Of course, year-on-year inflation is still very high at over 8% because of the run-up in prices over the prior 11 months included in the headline inflation number, but will this be enough for the Fed to ease off on planned rate hikes?
The CPI Report
Though the report was good news, the reduction in inflation came primarily from falling energy prices, though other items such as clothing, some transportation costs and used cars did also fall in price. The reduction in energy prices is a clear a positive, but the Fed knows that energy prices are volatile and often strips them out to look at inflation without energy costs included.
Stripping Out Energy
On that basis without energy costs included, prices rose 0.4% for the month or a 4.9% annualized rate. That suggests the U.S. economy still has a problem with inflation. It’s well above where the Fed wants to see inflation trending, given their 2% target.

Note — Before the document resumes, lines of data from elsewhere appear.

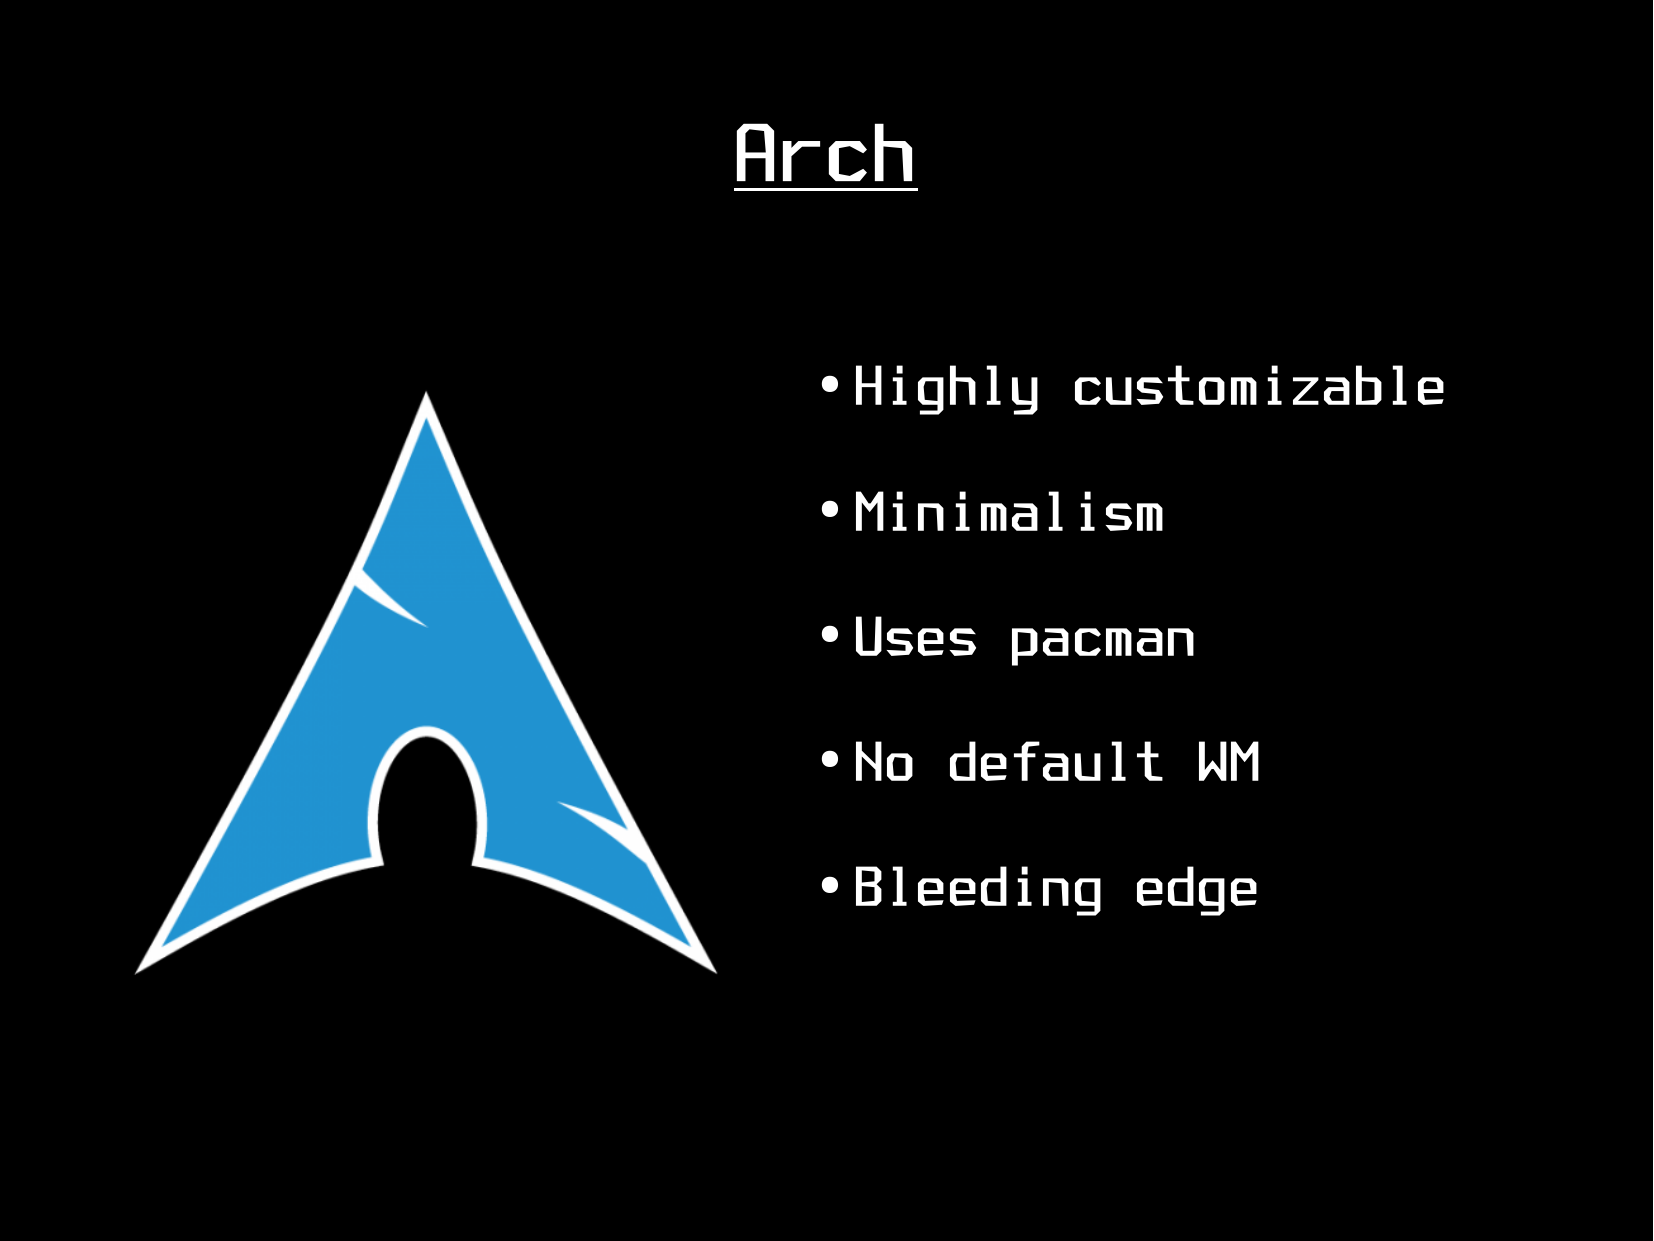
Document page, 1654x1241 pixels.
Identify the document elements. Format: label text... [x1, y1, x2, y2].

title Arch [82, 49, 1571, 257]
text_box Highly customizable Minimalism Uses pacman No default WM Bleeding edge [804, 285, 1516, 881]
picture [45, 305, 805, 1066]
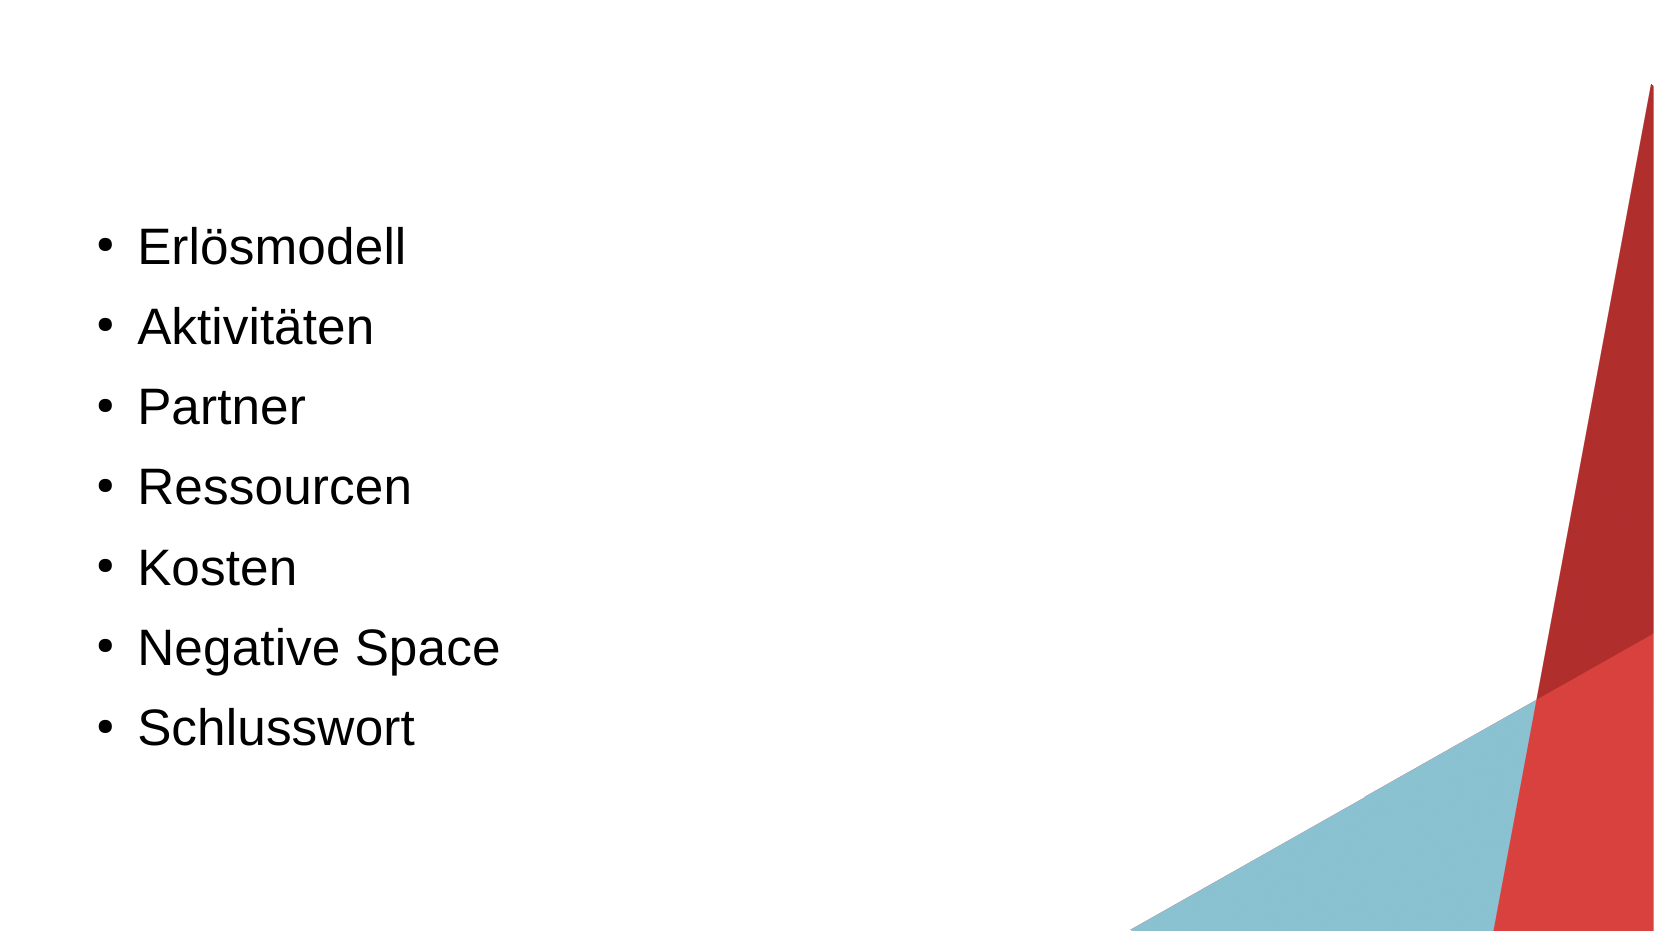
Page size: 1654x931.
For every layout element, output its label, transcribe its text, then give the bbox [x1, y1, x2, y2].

Also, food prices really matter to the economy. It makes up a large portion of the budget for those on lower incomes and it July’s 1.1% rise in food prices together with a 0.5% rise in the cost of shelter, may continue to concern the Fed. Inflation is continuing to squeeze the budgets of those least able to afford it on lower incomes.
The Fed Next’s Meeting – September 21
The Fed is scheduled to set interest rates again next month on September 21. Currently the markets still expect a large hike of 50-75bps, though a 50bps hike would be a slight softening compared to recent 75bps moves.
Today’s data may not be enough for the Fed to change course given its strong conviction on managing inflationary risks. July unemployment data was robust. That may give the Fed comfort that recessionary fears may be overstated as they try to tame inflation and keep the job market strong.
As a result the Fed may want to see more data that inflation is starting to come under control before softening its approach on rate hikes. Today’s inflation data was encouraging as energy prices are starting to ease.
It seems likely that have passed peak inflation in the U.S. at this point. However, price increases for many other areas of the economy still remain concerning for the Fed. Inflation is starting to fall, but still not by as much as the Fed would like and it may be some time before they can declare any sort of victory.